University of Glasgow project to shed light on modern-day burial mounds

They will investigate the recent trend for constructing burial mounds as columbaria – places for housing the cremated remains of the deceased.

A team of academics at the University of Glasgow has announced a new research project designed to explore the burgeoning UK funerary phenomenon of being interred within modern reconstructions of prehistoric-style burial mounds.

A British Academy Leverhulme small grant was awarded to Dr Kenny Brophy, the university’s Professor of Archaeology, and PhD researcher Andrew Watson for their project, Death BC.

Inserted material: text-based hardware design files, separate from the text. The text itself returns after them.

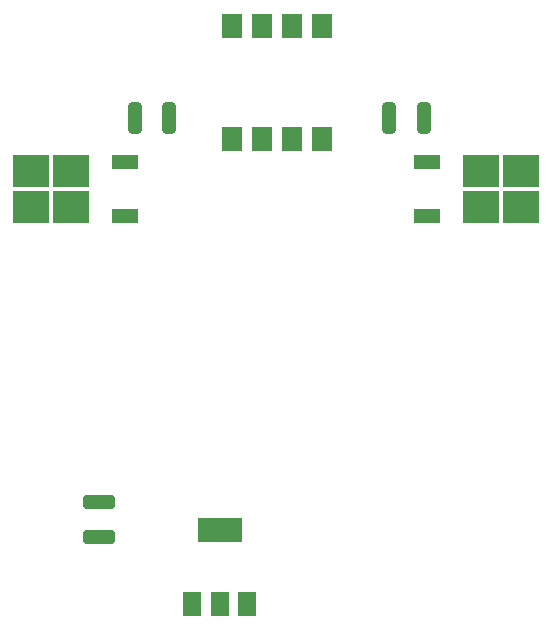
<source format=gbr>
%TF.GenerationSoftware,KiCad,Pcbnew,(6.0.1)*%
%TF.CreationDate,2022-02-20T18:55:47+01:00*%
%TF.ProjectId,NANOFC,4e414e4f-4643-42e6-9b69-6361645f7063,rev?*%
%TF.SameCoordinates,Original*%
%TF.FileFunction,Paste,Bot*%
%TF.FilePolarity,Positive*%
%FSLAX46Y46*%
G04 Gerber Fmt 4.6, Leading zero omitted, Abs format (unit mm)*
G04 Created by KiCad (PCBNEW (6.0.1)) date 2022-02-20 18:55:47*
%MOMM*%
%LPD*%
G01*
G04 APERTURE LIST*
G04 Aperture macros list*
%AMRoundRect*
0 Rectangle with rounded corners*
0 $1 Rounding radius*
0 $2 $3 $4 $5 $6 $7 $8 $9 X,Y pos of 4 corners*
0 Add a 4 corners polygon primitive as box body*
4,1,4,$2,$3,$4,$5,$6,$7,$8,$9,$2,$3,0*
0 Add four circle primitives for the rounded corners*
1,1,$1+$1,$2,$3*
1,1,$1+$1,$4,$5*
1,1,$1+$1,$6,$7*
1,1,$1+$1,$8,$9*
0 Add four rect primitives between the rounded corners*
20,1,$1+$1,$2,$3,$4,$5,0*
20,1,$1+$1,$4,$5,$6,$7,0*
20,1,$1+$1,$6,$7,$8,$9,0*
20,1,$1+$1,$8,$9,$2,$3,0*%
G04 Aperture macros list end*
%ADD10R,3.050000X2.750000*%
%ADD11R,2.200000X1.200000*%
%ADD12RoundRect,0.250000X0.312500X1.075000X-0.312500X1.075000X-0.312500X-1.075000X0.312500X-1.075000X0*%
%ADD13RoundRect,0.250000X1.100000X-0.325000X1.100000X0.325000X-1.100000X0.325000X-1.100000X-0.325000X0*%
%ADD14R,1.500000X2.000000*%
%ADD15R,3.800000X2.000000*%
%ADD16R,1.780000X2.000000*%
G04 APERTURE END LIST*
D10*
%TO.C,Q1*%
X192325000Y-79525000D03*
X192325000Y-76475000D03*
X195675000Y-79525000D03*
X195675000Y-76475000D03*
D11*
X187700000Y-80280000D03*
X187700000Y-75720000D03*
%TD*%
D12*
%TO.C,R1*%
X187462500Y-72000000D03*
X184537500Y-72000000D03*
%TD*%
D13*
%TO.C,C1*%
X160000000Y-107475000D03*
X160000000Y-104525000D03*
%TD*%
D10*
%TO.C,Q2*%
X157575000Y-79525000D03*
X154225000Y-79525000D03*
X154225000Y-76475000D03*
X157575000Y-76475000D03*
D11*
X162200000Y-75720000D03*
X162200000Y-80280000D03*
%TD*%
D14*
%TO.C,U1*%
X172480000Y-113150000D03*
D15*
X170180000Y-106850000D03*
D14*
X170180000Y-113150000D03*
X167880000Y-113150000D03*
%TD*%
D16*
%TO.C,U2*%
X178810000Y-73765000D03*
X176270000Y-73765000D03*
X173730000Y-73765000D03*
X171190000Y-73765000D03*
X171190000Y-64235000D03*
X173730000Y-64235000D03*
X176270000Y-64235000D03*
X178810000Y-64235000D03*
%TD*%
D12*
%TO.C,R2*%
X165925000Y-72000000D03*
X163000000Y-72000000D03*
%TD*%
M02*

</source>
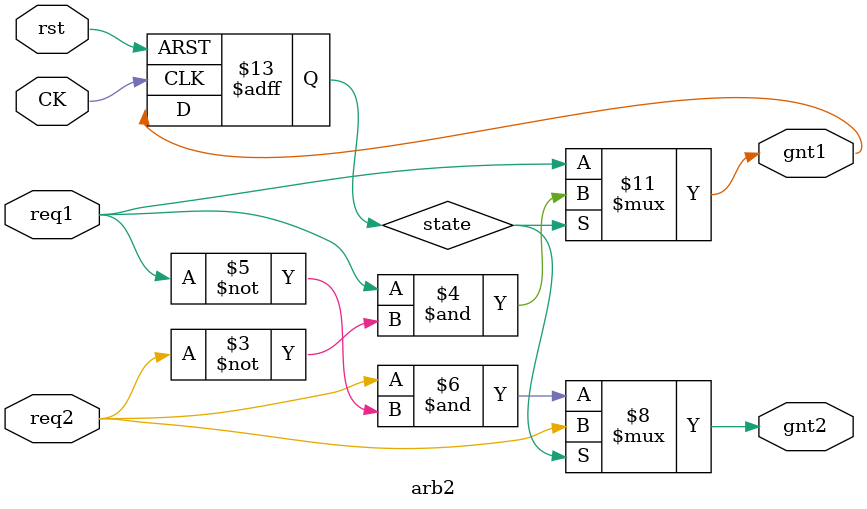
<source format=sv>
module arb2(CK, rst, req1, req2, gnt1, gnt2);

input CK, rst;
input req1, req2;
output gnt1, gnt2;

reg state;
reg gnt1, gnt2;

always @ (posedge CK or posedge rst)
	if (rst)
		state <= 0;
	else
		state <= gnt1;

always @ (*)
	if (state)
	begin
		gnt1 = req1 & ~req2;
		gnt2 = req2;
	end
	else
	begin
		gnt1 = req1;
		gnt2 = req2 & ~req1;
	end

endmodule

</source>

They will investigate the recent trend for constructing burial mounds as columbaria – places for housing the cremated remains of the deceased. These megalithic structures draw their inspiration from the Neolithic and Bronze Age burial mounds known as ‘barrows’.

Photo: University of Glasgow. Andrew Watson pays a visit to the Round Barrow at Higher Ground Meadow, near Dorchester, during construction of the columbarium.

The Long Barrow at All Cannings, Wiltshire, was the first barrow to be built in Britain for thousands of years. Completed in 2014, it comprises a passageway linking to five stone chambers with niches in which to store cremation urns. As is the case with many famous prehistoric megaliths, the barrow is aligned with the winter solstice.

There are now more than a dozen burial mounds in operation, or in the planning process, throughout the UK.

Through archaeological fieldwork and surveys, the research team will explore how the architecture and design of each barrow has been influenced by its prehistoric predecessors, and conduct interviews to shed light on why people have chosen these mounds as their final resting place.

Commenting on modern-day approaches to death and burial, Dr Brophy said: ‘The construction of prehistoric-style monuments appears to be more fashionable now than it has been for millennia and I want to make sense of why this might be.’

Death BC is the first project of its kind and builds on my doctoral research with Dr Brophy,’ said Andrew Watson, whose work includes the study of the Cotswold-Severn megalithic long barrows.

‘This project will allow us to advance this research further, exploring the significance of these monuments not only to people interring loved ones but to wider society,’ he added. ‘We also hope to be able to explore contemporary perspectives on death, burial, mourning and remembrance through these monuments and the communities associated with them.’